Electronic signatures are increasingly used in trade, but also in daily life. The biggest and most obvious benefits are the saving of time, money and paper. Thanks to the electronic signature you can easily and quickly place a signature under a contact. After placing the signature, you can easily send the contract via email, instead of by post. All this ensures that the process of signing a contract is done efficiently.
Digital signatures, which are also called electronic signature, is a digital variant of a handwritten signature. Digital data from the signature are linked to, for example, e-mails or a Word or PDF document. Sometimes such a signature is a scanned version of someone’s handwritten signature, but you can also make your signature digitally yourself using special software.
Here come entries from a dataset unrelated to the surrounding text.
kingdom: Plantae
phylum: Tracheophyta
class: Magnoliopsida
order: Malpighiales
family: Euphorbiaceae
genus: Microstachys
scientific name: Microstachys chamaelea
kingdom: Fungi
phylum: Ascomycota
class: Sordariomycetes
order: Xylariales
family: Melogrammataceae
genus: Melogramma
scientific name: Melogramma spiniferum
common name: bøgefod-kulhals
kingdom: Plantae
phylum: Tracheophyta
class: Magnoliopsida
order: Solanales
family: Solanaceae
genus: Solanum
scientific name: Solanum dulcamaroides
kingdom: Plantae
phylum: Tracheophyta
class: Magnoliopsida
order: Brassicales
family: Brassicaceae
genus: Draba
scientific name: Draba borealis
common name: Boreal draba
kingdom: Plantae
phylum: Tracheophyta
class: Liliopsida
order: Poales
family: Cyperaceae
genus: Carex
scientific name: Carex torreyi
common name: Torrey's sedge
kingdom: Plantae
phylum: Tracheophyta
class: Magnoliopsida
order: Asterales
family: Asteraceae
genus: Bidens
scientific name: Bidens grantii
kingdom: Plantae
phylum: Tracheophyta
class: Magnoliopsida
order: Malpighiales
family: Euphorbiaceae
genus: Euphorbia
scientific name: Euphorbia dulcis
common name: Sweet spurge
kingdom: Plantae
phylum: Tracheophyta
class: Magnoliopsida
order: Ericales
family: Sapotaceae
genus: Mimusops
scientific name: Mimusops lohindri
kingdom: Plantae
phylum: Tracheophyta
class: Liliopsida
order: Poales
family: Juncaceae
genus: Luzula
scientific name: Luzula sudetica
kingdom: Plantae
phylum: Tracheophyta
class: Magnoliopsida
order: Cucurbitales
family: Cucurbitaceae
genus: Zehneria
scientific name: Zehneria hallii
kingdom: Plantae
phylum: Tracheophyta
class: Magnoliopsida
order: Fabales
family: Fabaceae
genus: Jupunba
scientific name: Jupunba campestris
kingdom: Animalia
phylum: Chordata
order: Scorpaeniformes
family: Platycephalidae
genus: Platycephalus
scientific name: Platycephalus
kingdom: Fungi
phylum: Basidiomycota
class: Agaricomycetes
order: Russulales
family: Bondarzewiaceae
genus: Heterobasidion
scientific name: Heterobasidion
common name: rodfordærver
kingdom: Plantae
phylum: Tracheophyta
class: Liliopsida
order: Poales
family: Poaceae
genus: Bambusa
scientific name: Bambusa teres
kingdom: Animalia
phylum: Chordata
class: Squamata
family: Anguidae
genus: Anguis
The question is if an electronic signature always has the same legal effects under Dutch law as a handwritten signature. On 14th June 2019 the Supreme Court of the Netherlands answered this question and explained several types of electronic signatures and their requirements in its judgment.
Considerations and judgment of the Dutch Supreme Court
The Dutch Civil Code has determined under which circumstances an electronic signature has the same legal effects as a handwritten signature. It assumes the existence of a general standard, which means that an electronic signature must always be regarded as legally equivalent to a handwritten signature if, given all circumstances of the case, it performs the same functions as a handwritten signature with sufficient reliability.
The Dutch Civil Code – in accordance with applicable European regulations (hereinafter: the eIDAS Regulation) distinguishes between a qualified electronic signature, an advanced electronic signature and another electronic signature.
A qualified electronic signature refers to data in electronic form that are attached to or logically linked to other data in electronic form and that are used by the signatory to sign.
An advanced electronic signature is an electronic signature that meets the requirements set in eIDAS Regulation. The eIDAS Regulation requires that the advanced electronic signature is:
(a) uniquely connected to the signatory;
(b) allows identification of the signatory;
(c) is created with data for creating electronic signatures that the signatory, with a high level of trust, can use it under its exclusive control; and
(d) is connected to the data signed with it in such a way that any subsequent changes to the data can be traced.
An qualified electronic signature is an advanced electronic signature created with a qualified electronic signature creation tool and based on a qualified electronic signature certificate.
The Supreme Court has ruled that under Dutch law, a qualified electronic signature has the same legal effects as a handwritten signature.
However, this only applies to the advanced electronic signature and the other types of electronic signatures if the method of signing used is sufficiently reliable in view of the purpose for which the electronic signature is used, taking into account all other circumstances of the case.
If it concerns an electronic signature and investigation shows that it is not an advanced or qualified electronic signature the court is still free to take the signed document into account if the court has been able to establish that the signed document has been signed by the relevant person.
This does not apply to a stamped signature, even if this signature has been placed electronically. After all, a stamped signature can be placed by anyone who has the stamp and therefore it has not the same legal effects as a handwritten signature or qualified electronic signature.
What does this mean for you?
Whenever you aim to enter into a contract with a Dutch counterparty and want to sign electronically, you must ensure that the method of signing is sufficiently reliable for the purpose.